Golgi reassembly-stacking protein of 55 kDa (GRASP55) also known as golgi reassembly-stacking protein 2 (GORASP2) is a protein that in humans is encoded by the GORASP2 gene. It was identified by its homology with GRASP65 and the protein's amino acid sequence was determined by analysis of a molecular clone of its complementary DNA. The first (N-terminus) 212 amino acid residues of GRASP55 are highly homologous to those of GRASP65, but the remainder of the 454 amino acid residues are highly diverged from GRASP65. The conserved region is known as the GRASP domain, and it is conserved among GRASPs of a wide variety of eukaryotes, but not plants. The C-terminus portion of the molecule is called the SPR domain (serine, proline-rich). GRASP55 is more closely related to homologues in other species, suggesting that GRASP55 is ancestral to GRASP65. GRASP55 is found associated with the medial and trans cisternae of the Golgi apparatus.

Function 

GRASP55 is involved in establishing the structure of the Golgi apparatus. It is a peripheral membrane protein located on the Golgi cisterna, and it can bind to another GRASP55 located on an adjacent cisterna through the GRASP domain, thus linking the cisternae together through multiple protein–protein interactions.
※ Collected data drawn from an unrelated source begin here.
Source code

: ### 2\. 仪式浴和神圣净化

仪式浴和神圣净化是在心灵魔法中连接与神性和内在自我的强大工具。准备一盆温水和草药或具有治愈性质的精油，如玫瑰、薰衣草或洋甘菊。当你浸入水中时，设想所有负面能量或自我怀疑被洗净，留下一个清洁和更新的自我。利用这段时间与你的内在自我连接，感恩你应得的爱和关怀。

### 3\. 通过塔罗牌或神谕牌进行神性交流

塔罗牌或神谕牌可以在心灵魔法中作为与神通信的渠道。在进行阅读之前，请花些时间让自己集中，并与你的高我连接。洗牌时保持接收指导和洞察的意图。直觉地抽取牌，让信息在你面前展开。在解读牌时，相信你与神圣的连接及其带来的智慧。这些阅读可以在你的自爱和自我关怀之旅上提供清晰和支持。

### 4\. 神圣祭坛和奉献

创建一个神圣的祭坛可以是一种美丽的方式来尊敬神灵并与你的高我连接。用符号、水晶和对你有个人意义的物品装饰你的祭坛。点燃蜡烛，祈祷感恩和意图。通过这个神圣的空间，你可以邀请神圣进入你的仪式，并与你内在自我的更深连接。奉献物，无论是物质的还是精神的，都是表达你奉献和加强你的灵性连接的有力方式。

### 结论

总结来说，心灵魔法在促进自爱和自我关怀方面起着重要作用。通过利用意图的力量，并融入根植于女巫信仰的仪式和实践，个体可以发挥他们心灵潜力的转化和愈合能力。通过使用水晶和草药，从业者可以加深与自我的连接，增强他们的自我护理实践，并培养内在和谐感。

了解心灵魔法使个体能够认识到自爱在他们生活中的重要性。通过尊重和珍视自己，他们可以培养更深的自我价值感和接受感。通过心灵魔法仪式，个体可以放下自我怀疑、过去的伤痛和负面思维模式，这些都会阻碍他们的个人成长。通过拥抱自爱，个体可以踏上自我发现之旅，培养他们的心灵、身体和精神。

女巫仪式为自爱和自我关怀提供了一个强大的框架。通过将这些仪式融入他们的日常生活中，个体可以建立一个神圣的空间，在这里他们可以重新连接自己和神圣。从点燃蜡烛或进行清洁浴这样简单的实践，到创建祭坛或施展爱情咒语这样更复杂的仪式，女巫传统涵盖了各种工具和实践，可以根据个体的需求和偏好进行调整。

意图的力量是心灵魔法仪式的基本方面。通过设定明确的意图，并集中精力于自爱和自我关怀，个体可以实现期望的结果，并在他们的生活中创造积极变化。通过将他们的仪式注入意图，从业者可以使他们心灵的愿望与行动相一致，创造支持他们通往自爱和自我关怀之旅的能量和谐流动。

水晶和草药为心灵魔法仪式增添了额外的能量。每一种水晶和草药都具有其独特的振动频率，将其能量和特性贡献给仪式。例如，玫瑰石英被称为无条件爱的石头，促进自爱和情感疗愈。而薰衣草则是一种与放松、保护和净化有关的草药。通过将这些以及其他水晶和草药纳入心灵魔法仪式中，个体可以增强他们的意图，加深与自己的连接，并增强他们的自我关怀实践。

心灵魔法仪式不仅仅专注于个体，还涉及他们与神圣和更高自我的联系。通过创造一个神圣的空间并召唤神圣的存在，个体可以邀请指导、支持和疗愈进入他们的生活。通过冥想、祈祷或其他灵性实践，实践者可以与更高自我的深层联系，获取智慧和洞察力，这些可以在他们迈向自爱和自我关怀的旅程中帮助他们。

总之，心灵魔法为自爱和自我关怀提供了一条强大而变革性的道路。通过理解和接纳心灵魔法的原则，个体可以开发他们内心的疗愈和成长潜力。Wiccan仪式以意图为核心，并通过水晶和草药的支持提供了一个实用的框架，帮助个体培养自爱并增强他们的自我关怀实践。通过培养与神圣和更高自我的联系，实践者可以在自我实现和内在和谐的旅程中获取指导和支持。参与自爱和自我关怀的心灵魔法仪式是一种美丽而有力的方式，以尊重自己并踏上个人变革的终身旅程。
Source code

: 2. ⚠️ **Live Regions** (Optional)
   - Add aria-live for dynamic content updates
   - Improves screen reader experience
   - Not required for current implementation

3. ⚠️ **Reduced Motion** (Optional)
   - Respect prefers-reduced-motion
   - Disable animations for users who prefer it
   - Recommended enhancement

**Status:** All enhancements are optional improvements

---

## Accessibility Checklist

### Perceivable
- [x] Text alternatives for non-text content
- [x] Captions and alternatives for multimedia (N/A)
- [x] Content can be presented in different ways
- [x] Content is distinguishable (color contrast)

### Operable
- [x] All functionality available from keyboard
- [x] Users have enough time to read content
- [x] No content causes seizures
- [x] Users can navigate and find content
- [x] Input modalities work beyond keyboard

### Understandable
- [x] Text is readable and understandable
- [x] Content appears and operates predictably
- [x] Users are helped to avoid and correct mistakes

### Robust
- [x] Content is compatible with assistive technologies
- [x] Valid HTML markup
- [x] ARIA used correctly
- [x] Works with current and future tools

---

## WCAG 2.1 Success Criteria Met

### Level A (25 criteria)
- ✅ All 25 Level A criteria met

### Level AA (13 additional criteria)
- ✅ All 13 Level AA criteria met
GRASP55 is attached to the membrane in two ways; it is myristylated, which attaches it directly to the lipid bilayer; it is also bound indirectly by binding to golgin-45, which binds to a Rab protein, which itself is lipidated and thus anchored to the membrane.

The structure of the Golgi is disrupted during mitosis, and phosphorylation of the SPR domains of GRASP55 and GRASP65 regulate that disruption,
GRASP55 may also be involved in forming Golgi ribbons, but the evidence is mixed.

Other interactions 

GRASP55 has been shown to interact with TGF alpha, TMED2 and GOLGA2.